*EXCERPT PROVIDED*
Page 3 of 4

Re: Back To The Beginning

Posted: Mon Sep 09, 2019 7:09 am
by Joost Buijs
fabianVDW wrote: Sun Sep 08, 2019 8:10 pm
fabianVDW wrote: Sat Sep 07, 2019 6:55 pm
Joost Buijs wrote: Sat Sep 07, 2019 12:57 pm
fabianVDW wrote: Sat Sep 07, 2019 12:21 pm AFAIK, movegeneration speed is a good chunk of the runtime in modern engines. Atleast in FabChess, it is about 25-30% of the time used, being on par with the evaluation function (IIRC).
25% to 30% of the time used by the move generation is quite a lot. Maybe it depends upon staged move generation or not and whether you execute the hash move with or without move generation, when I profile my engine move generation takes considerably less than 10% of the total time used.
I also do staged movegen in FabChess. Maybe I remembered the numbers wrong... I will do another profiling session tomorrow.
Okay, I did some profiling. First of all, Fab runs perft 6 on startpos with about 80MNPS (with bulk counting) on my I5-6400. During search, movegen takes up about 5.5% of the time, but it uses a struct which contains all the pseudo legal moves for every piece. This struct is later reused in eval for mobility etc. Calculation of that struct is about 15% of the time.

I am sure my engine is badly tuned in that regard aswell, as I seem not to be able to recognize bottlenecks well
This is more or less comparable to what I see over here, move-gen takes roughly 4% of the time, I calculate the squares attacked by each piece (for both colors) on the fly in the evaluation function, when in check I have a separate routine to calculate the squares attacked by the opponent because my move-gen needs this.

*YOUR OBJECTIVE*
Answer these questions from the forum thread on move generation:
1. In the first reply by Joost Buijs, what share of total time does move generation take when he profiles his engine?
2. How fast does Fab run perft 6 on the start position, and on which processor?
3. In the final post, roughly what share of the time does move-gen take?
The rows after this text have nothing to do with it.

*DATA SECTION*
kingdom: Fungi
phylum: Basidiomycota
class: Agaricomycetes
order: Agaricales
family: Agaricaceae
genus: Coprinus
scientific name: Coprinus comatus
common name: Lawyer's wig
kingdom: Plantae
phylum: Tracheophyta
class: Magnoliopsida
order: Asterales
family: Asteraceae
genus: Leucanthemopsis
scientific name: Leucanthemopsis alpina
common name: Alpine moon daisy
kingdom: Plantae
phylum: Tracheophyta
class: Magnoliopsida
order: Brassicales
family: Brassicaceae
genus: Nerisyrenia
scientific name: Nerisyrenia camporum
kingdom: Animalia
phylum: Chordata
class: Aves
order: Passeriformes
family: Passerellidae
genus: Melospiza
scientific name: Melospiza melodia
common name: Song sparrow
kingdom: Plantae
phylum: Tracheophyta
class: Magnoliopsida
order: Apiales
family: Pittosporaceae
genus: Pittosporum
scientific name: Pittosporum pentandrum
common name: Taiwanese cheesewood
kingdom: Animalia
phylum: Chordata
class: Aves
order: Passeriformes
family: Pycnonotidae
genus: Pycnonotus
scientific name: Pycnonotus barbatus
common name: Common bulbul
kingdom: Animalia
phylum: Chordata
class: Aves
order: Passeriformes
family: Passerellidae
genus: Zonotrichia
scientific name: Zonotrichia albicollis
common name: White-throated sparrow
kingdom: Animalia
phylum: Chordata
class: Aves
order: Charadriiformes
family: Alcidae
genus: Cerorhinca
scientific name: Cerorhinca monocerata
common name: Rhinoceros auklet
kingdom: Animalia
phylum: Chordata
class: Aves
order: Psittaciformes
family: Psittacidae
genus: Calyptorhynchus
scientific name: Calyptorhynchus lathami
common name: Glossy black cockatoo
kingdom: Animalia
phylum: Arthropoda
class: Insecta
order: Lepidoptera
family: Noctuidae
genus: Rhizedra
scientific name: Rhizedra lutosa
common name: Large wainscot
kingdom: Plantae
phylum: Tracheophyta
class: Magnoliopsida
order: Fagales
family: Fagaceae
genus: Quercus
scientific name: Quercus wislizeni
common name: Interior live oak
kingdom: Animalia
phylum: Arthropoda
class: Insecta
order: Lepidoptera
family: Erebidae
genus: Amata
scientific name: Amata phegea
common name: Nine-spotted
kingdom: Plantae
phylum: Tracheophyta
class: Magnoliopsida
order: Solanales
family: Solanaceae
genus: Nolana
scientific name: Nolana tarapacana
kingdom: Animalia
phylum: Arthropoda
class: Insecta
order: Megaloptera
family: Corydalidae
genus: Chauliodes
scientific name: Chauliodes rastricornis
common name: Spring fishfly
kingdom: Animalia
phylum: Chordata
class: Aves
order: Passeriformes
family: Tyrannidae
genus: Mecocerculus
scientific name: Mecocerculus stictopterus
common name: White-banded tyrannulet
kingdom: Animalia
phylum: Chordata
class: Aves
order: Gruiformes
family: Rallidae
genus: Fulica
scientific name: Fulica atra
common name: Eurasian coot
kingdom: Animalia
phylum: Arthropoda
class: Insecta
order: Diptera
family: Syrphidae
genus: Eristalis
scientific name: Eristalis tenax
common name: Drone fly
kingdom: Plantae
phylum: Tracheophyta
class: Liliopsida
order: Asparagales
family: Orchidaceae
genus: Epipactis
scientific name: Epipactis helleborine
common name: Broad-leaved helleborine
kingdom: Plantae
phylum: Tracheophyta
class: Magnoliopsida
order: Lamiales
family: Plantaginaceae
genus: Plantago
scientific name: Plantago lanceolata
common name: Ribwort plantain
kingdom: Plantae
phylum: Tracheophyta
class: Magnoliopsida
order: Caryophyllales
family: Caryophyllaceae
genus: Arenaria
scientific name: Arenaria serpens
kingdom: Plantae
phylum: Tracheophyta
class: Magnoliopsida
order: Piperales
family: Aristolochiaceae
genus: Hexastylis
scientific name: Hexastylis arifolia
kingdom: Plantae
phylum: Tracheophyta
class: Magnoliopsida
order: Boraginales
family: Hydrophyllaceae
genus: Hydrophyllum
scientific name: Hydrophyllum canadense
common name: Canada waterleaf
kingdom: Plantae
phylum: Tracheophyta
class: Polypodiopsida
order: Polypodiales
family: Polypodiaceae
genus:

*WORKED SOLUTION*
1. Considerably less than 10%.
2. About 80MNPS (with bulk counting), on an I5-6400.
3. Roughly 4%.